Which makes me think of novels by Barbara Pym where the sleepless spinsters are always drinking Horlicks and hot cocoa.

No sleeping pill has ever passed my lips - and I'd never had one in my house.

I look at the beautiful photograph of papaver somniferum - which I took it in Noordwijk. I know an even paler lilac coloured version of this plant with silvery leaves - and instantly feel sleepier, as "somniferum" means "bringing sleep" - (yes, not everything "natural" is harmless :-)

Did you know that in German prisons it is forbidden to eat poppy-seed cake?
Because it is not possible to distinguish between the results of drug-abuse and the remains in your blood after a big yummy piece of cake.

I remember that as children we were always warned not to eat too much of this cake - and that is not an old-wife's tale: poppy-seed cake contains Thebain, which you earn by using the milk of unripe papaver somniferum poppy-seed capsules. In cake you'll normally find very low amounts, but new ways of earning and processing the seeds can let it soar.

Well -- I'll give Morpheus a second chance.
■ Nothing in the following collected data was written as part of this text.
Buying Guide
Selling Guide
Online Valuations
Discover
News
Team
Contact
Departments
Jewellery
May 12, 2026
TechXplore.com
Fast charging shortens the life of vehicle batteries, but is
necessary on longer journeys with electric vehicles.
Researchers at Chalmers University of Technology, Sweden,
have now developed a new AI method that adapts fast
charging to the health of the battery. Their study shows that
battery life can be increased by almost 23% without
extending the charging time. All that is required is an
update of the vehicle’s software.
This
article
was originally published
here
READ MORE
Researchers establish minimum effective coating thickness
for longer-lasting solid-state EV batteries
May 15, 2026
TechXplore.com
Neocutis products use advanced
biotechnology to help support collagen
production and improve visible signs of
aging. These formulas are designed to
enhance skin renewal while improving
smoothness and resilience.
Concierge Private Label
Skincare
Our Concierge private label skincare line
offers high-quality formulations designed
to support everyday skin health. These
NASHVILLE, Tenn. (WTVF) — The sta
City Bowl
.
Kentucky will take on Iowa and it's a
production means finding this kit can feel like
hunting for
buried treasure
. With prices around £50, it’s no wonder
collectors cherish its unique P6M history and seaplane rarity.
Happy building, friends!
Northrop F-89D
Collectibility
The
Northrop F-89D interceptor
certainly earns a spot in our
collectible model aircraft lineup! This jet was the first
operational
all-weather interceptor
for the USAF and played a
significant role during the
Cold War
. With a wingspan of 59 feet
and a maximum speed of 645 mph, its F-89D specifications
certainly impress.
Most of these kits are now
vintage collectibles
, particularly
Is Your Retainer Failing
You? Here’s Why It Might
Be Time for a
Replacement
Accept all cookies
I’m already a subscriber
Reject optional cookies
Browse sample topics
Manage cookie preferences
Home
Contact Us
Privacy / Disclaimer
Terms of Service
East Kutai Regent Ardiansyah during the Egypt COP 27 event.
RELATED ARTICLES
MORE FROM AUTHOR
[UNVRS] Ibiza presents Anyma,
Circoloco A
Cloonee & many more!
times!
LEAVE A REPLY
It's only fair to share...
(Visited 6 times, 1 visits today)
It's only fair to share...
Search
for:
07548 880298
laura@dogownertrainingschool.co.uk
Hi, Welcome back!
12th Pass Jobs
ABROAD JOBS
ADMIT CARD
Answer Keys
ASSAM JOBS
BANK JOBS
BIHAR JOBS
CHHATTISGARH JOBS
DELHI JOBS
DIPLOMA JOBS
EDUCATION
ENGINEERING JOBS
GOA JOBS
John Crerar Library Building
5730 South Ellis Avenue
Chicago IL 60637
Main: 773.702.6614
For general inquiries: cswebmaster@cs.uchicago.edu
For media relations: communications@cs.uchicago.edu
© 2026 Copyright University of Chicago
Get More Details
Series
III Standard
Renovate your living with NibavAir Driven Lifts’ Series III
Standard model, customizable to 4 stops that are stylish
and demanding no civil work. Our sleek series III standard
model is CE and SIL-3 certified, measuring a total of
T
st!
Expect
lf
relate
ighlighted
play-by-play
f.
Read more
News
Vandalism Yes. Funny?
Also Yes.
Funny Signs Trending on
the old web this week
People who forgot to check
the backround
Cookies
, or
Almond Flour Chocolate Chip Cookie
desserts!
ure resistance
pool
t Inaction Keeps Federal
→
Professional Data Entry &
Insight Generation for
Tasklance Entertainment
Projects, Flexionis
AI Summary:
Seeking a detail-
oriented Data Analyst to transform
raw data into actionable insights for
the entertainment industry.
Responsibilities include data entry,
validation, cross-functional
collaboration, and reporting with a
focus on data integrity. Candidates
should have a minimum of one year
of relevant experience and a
Nighty night everyone! 




Thursday, 4 June 2020

Dutch Seaside

photo Britta


This is a picture I took in Noordwijk (as Guusje in the recent post so quickly discovered).

Beautiful weather (changing now):

photo Britta

sea and dunes - 

 photo Britta

... and not too many people on the beach - (the cruisers you see at the horizon have to rest).

 One can dream a bit and look into an almost aircraft-free sky.

 photo Britta


photo Britta 






Sunday, 31 May 2020

Sports-minded (sort of...)


A bicycle helmet is seldom looking "smart casual" - and being vain the only way to console myself is: A head bandage doesn't look neither very elegant  :-)

Once upon a time, I was biking Then, a long time ago, I stopped. (The reasons are too complicated to explain here).

But you might know the old saying:

                                                When in Rome, do as the Romans do! 

So, when you are visiting the Netherlands, you might be well advised to cycle too - they do it from the day they can stand on their own two feet. They call it "fietsen", and they look adorable doing it - often you see two or three meisjes (their girls) in a group, chatting cheerfully while biking, but also quite old people peddle determinedly against the strong wind.

They have enviable bikeways (not as in Berlin, where we had this year alone - from January 2020 to end of May - 7 dead bikers - which is "better" than in 2000, where there were 89! - but then: in the Corona-month there weren't many cars driving, streets empty - and we haven't even spent half of the year). I might sound a bit gloomy, but I thought of them when I started biking again, the day before yesterday.

But: I am courageous. I rented a bike - and bought a helmet. The bike-brand is called "Gazelle" -


though neither the bike nor I on it looked gazelle-like (me running: yes. Me on a bike yesterday: definitely not. When my late father thought that someone did something ungraceful, he murmured: "Like an ape on a grindstone").

I have to admit: I was afraid! For me the big black, heavy bicycle was not easy to ride or direct. To get up: Phew! To go on: Whew! 
But I didn't give up - I practised (4th gear on a long even road :-)

And: Skill comes with practise. 
 
                                                       I hope it will...

PS: Have you tried to enliven an old skill lately? Tell me, please, to cheer me up.

Monday, 18 May 2020

An English Rose

photo Britta



My beautiful lovely scented rose, "Gertrude Jekyll" is blooming on my balcony - I am so happy! 
My young student friend Gvantsa said dreamily: "That way our roses in Georgia (Europe) smell."

This rose needs no explanation. For her it is true what Getrude Stein wrote. 

                                         "Rose is a rose is a rose is a rose.



photo Britta 



PS:
Did you know that in the genome of a rose exists a gen that decides how many petals the bloom will have?
It is called LG3. If you deactivate this gen the bloom becomes as thick as the bloom of a peony - the absolute record in rose-petals, I read in the German newspaper WamS, reached a rose with deactivated LG3 with 517 petals!
In the EU it is forbidden to use GM technology - even in ornamental-plant-selective breeding.

Good so - Gertrude Jekyll, the stern Victorian gardener, might have said.